Kişinin rüyasında görmediği bir şey hakkında, ‘Ben şunu şunu gördüm.” diye iddiada bulunması en büyük günahlardan biri olmaktadır. Çünkü bu haliyle kişi Allah (c.c.) üzerine yalan söylemiş olmaktadır. Zira rüya görmesi için rüya meleğini ona gönderen bizzat O’dur. Hem hadislerde rüyanın “nübüvvetin kırk altı cüzünden biri” olduğu bildirilmektedir. Hz. Peygamber’in (ﷺ) peygamberliğinin ilk altı ayı sadık rüya ile geçmiştir. Vahiyle ilgisi sebebiyle rüyanın önemli bir yeri vardır ve görmediği halde şunu şunu gördüm diye yalan söylemesi büyük günahlardan telakki edilmiştir.

==*==

• [Görevler]
1. Metin parçasına göre Hz. Peygamber'in peygamberliğinin ilk altı ayı ne ile geçmiştir?
2. Metin parçasının verdiği gerekçeye dayanarak, görülmemiş bir rüyayı görmüş gibi anlatmanın neden en büyük günahlardan biri sayıldığını bir ile üç cümle arasında açıklayınız.
3. Metin parçasının "Kişinin rüyasında görmediği" ifadesinden başlayıp "söylemesi büyük günahlardan telakki edilmiştir." ifadesi de dahil olmak üzere olan kısmını, "büyük günahlardan" yerine "ağır günahlardan" koyarak düzenleyiniz.
Bu alıştırmada girdilerin kullanılmasına gerek yoktur.

==*==

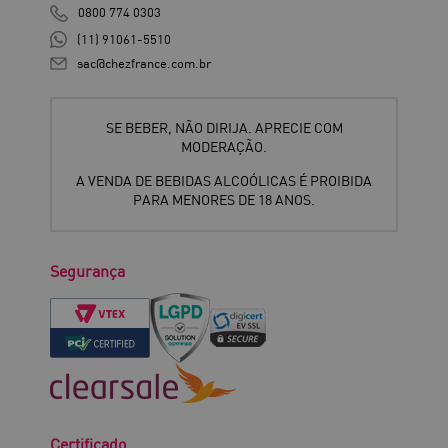
0800 774 0303
(11) 91061-5510
sac@chezfrance.com.br
SE BEBER, NÃO DIRIJA. APRECIE COM
MODERAÇÃO.
A VENDA DE BEBIDAS ALCOÓLICAS É PROIBIDA
PARA MENORES DE 18 ANOS.
Segurança
Certificado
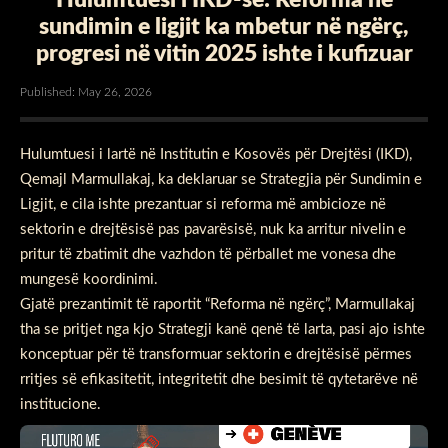
sundimin e ligjit ka mbetur në ngërç,
progresi në vitin 2025 ishte i kufizuar
Published: May 26, 2026
Hulumtuesi i lartë në Institutin e Kosovës për Drejtësi (IKD),
Qemajl Marmullakaj, ka deklaruar se Strategjia për Sundimin e
Ligjit, e cila ishte prezantuar si reforma më ambicioze në
sektorin e drejtësisë pas pavarësisë, nuk ka arritur nivelin e
pritur të zbatimit dhe vazhdon të përballet me vonesa dhe
mungesë koordinimi.
Gjatë prezantimit të raportit “Reforma në ngërç”, Marmullakaj
tha se pritjet nga kjo Strategji kanë qenë të larta, pasi ajo ishte
konceptuar për të transformuar sektorin e drejtësisë përmes
rritjes së efikasitetit, integritetit dhe besimit të qytetarëve në
institucione.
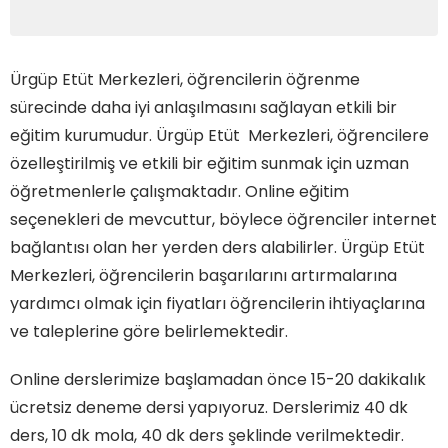
Ürgüp Etüt Merkezleri, öğrencilerin öğrenme
sürecinde daha iyi anlaşılmasını sağlayan etkili bir
eğitim kurumudur. Ürgüp Etüt Merkezleri, öğrencilere
özelleştirilmiş ve etkili bir eğitim sunmak için uzman
öğretmenlerle çalışmaktadır. Online eğitim
seçenekleri de mevcuttur, böylece öğrenciler internet
bağlantısı olan her yerden ders alabilirler. Ürgüp Etüt
Merkezleri, öğrencilerin başarılarını artırmalarına
yardımcı olmak için fiyatları öğrencilerin ihtiyaçlarına
ve taleplerine göre belirlemektedir.
Online derslerimize başlamadan önce 15-20 dakikalık
ücretsiz deneme dersi yapıyoruz. Derslerimiz 40 dk
ders, 10 dk mola, 40 dk ders şeklinde verilmektedir.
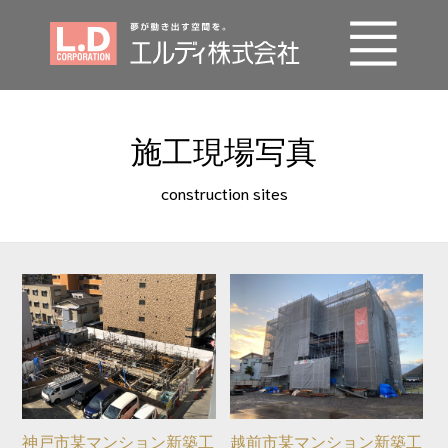
事業内容
施工現場写真
エルディの技術
construction sites
施工実績
会社概要
SDGs
採用情報
お問い合わせ
神戸市某マンション新築工
越前市某マンション新築工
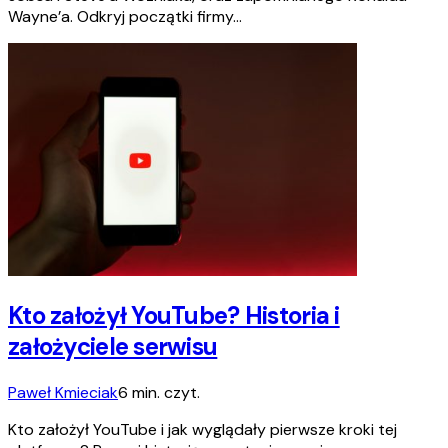
Wayne’a. Odkryj początki firmy…
Kto założył YouTube? Historia i
założyciele serwisu
Paweł Kmieciak
6 min. czyt.
Kto założył YouTube i jak wyglądały pierwsze kroki tej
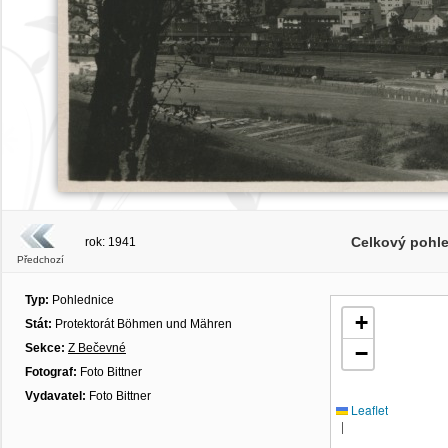
Celkový pohle
rok: 1941
Předchozí
Typ:
Pohlednice
+
Stát:
Protektorát Böhmen und Mähren
Sekce:
Z Bečevné
−
Fotograf:
Foto Bittner
Vydavatel:
Foto Bittner
Leaflet
|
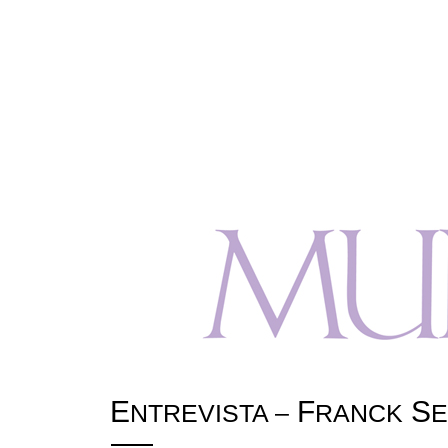
E
F
S
NTREVISTA –
RANCK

==*==

• [Alıştırma Yanıtları]
1. Sadık rüya ile geçmiştir.

2. Kişi bu şekilde Allah üzerine yalan söylemiş olur, çünkü rüya görmesi için rüya meleğini ona gönderen bizzat O'dur. Ayrıca rüyanın vahiyle ilgisi sebebiyle önemli bir yeri vardır.

3.
Kişinin rüyasında görmediği bir şey hakkında, ‘Ben şunu şunu gördüm.” diye iddiada bulunması en ağır günahlardan biri olmaktadır. Çünkü bu haliyle kişi Allah (c.c.) üzerine yalan söylemiş olmaktadır. Zira rüya görmesi için rüya meleğini ona gönderen bizzat O’dur. Hem hadislerde rüyanın “nübüvvetin kırk altı cüzünden biri” olduğu bildirilmektedir. Hz. Peygamber’in (ﷺ) peygamberliğinin ilk altı ayı sadık rüya ile geçmiştir. Vahiyle ilgisi sebebiyle rüyanın önemli bir yeri vardır ve görmediği halde şunu şunu gördüm diye yalan söylemesi ağır günahlardan telakki edilmiştir.